Many important factors go into creating a lease that covers all the necessary rules and regulations of your property. A lease agreement is written between the landlord and the tenant that explains both the landlord and tenant’s rights and responsibilities.
Terms included in the lease
Having the names of all tenants is essential for a lease agreement and includes all adults living in the rental unit, making each tenant legally responsible for all terms agreed upon in the lease.
This agreement clearly states that each rental unit is the residence of the individuals agreed to on the lease and their minor children. This gives the tenant grounds to evict any persons who move in a relative or friend without your permission.
This states if the rental agreement is a fixed-term lease. Leases typically last a year while some rental agreements run month to month.
Security Deposits and Other Fees
Financial information such as the rent amount, security deposit and various tenant fees should be clearly stated in the lease agreement. A security deposit is money paid in advance, usually equal to the monthly rent amount, which is taken from the tenant prior to moving in the rental unit in case of damage or non-payment. It’s legally required in some states to include details of where the deposit is being held and whether interest on the deposit will be paid back to the tenant.
A portion of the lease agreement should include a tenant’s responsibilities for maintenance and repair. This includes the tenant keeping the premises sanitary and clean and paying for any damages that are created by his or her neglect. The tenant should be required to contact the landlord in case of dangerous conditions with specific details on the cause of the problem and repair requests. It’s also recommended to include any repair limitations if needed in the case of installing built-in electronics such as dishwashers or painting the walls without permission. Some landlords do not allow pets in their rental units. These special restrictions should be clearly stated in the tenant’s lease agreement.
Tenant and Landlord Rights and Responsibilities
Evictions and lease buyouts
As a landlord, sometimes it is necessary to evict unruly or damaging tenants. This communication is typically between the landlord and the tenant. Depending on the state laws and jurisdiction, a landlord must win an eviction lawsuit before any legal actions can take place. A lease “buyout” is another situation that a landlord may need to deal with when leasing to tenants. This type of situation involves the tenant paying the landlord a set sum of money to end his or her lease before the lease agreement is over. This can occur for a number of reasons, such as when the tenant is unable to make the monthly payments or the need to relocate. If the landlord agrees to the payment, they can accept the lease buyout.
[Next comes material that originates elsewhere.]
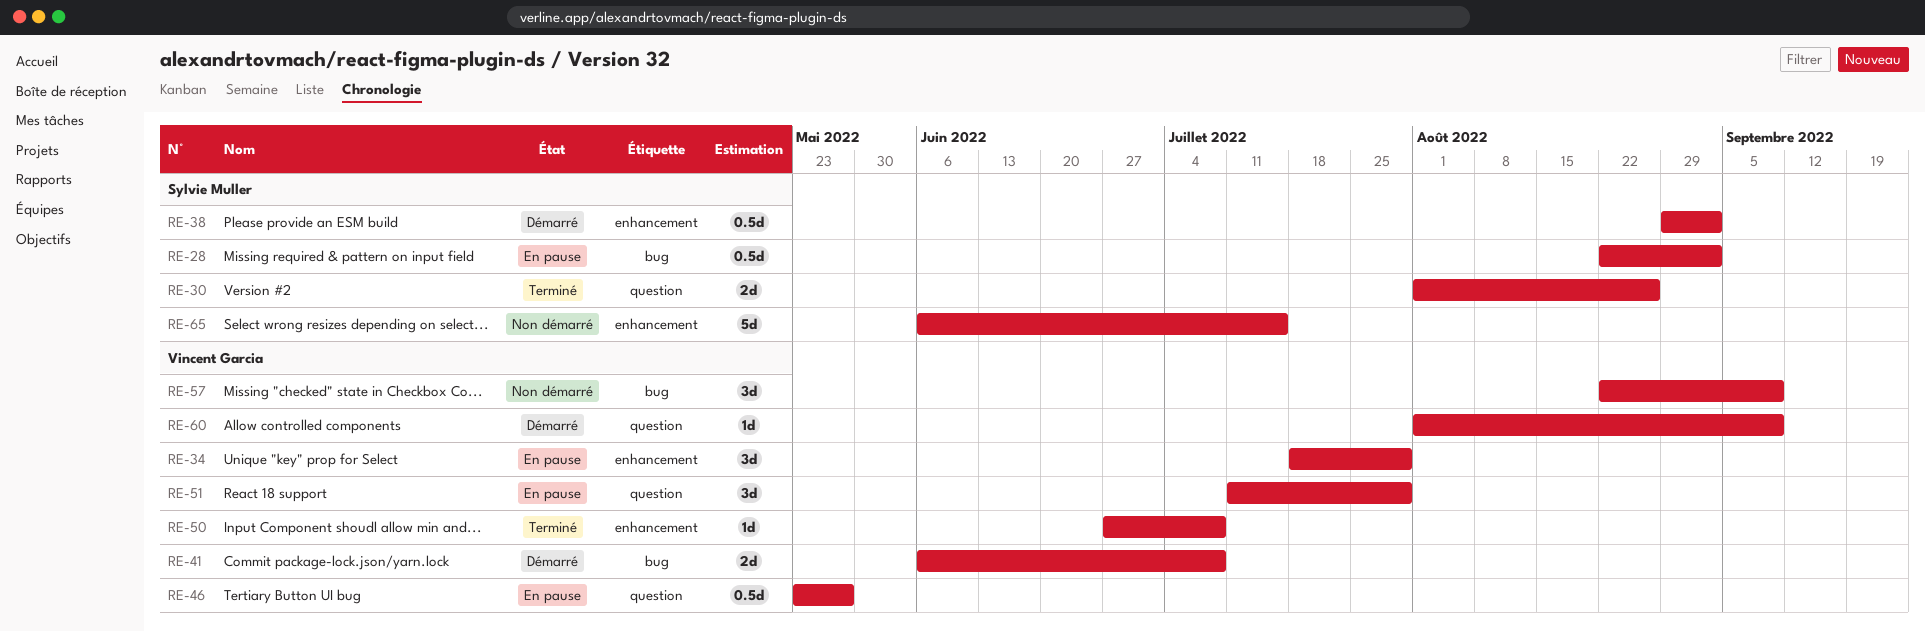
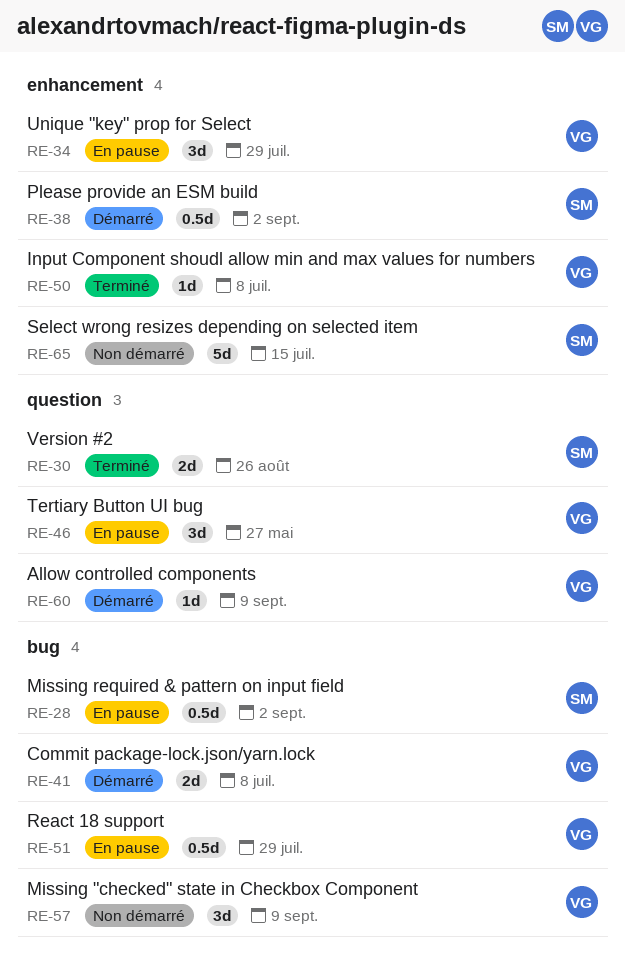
RE-46, estimate: 0.5d -> 3d
RE-51, label: question -> bug
RE-51, estimate: 3d -> 0.5d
Each tenant is covered under the Tenant Bill of Rights which claims that each tenant has the right to a series of factors when renting any property from a landlord.
The tenant has the right to:
have the landlord perform agreements that imposes a legal obligation to either one or both parties.
possession of the rental premises, starting at the beginning of the lease term.
quiet enjoyment without interference from the landlord.
rent a leased unit that is habitable, to be sure that the rental meets all housing codes.
not to be evicted by the landlord for practicing any of the above given rights.
The landlord must also follow strict discrimination laws. This means that the landlord may not refuse housing to any individuals because of age, race, gender, sexual orientation, disability, religion or other personal factors.
Breaking The Lease
Lease agreements cannot always be fulfilled and some tenants may need to end their lease early. ou may be able to break your lease legally if the reasoning also means that the landlord broke the rules by failing to uphold safe and sanitary conditions. Depending on the length of the lease, the tenant may be able to make a deal with the landlord that results in little or no penalties to each side involved.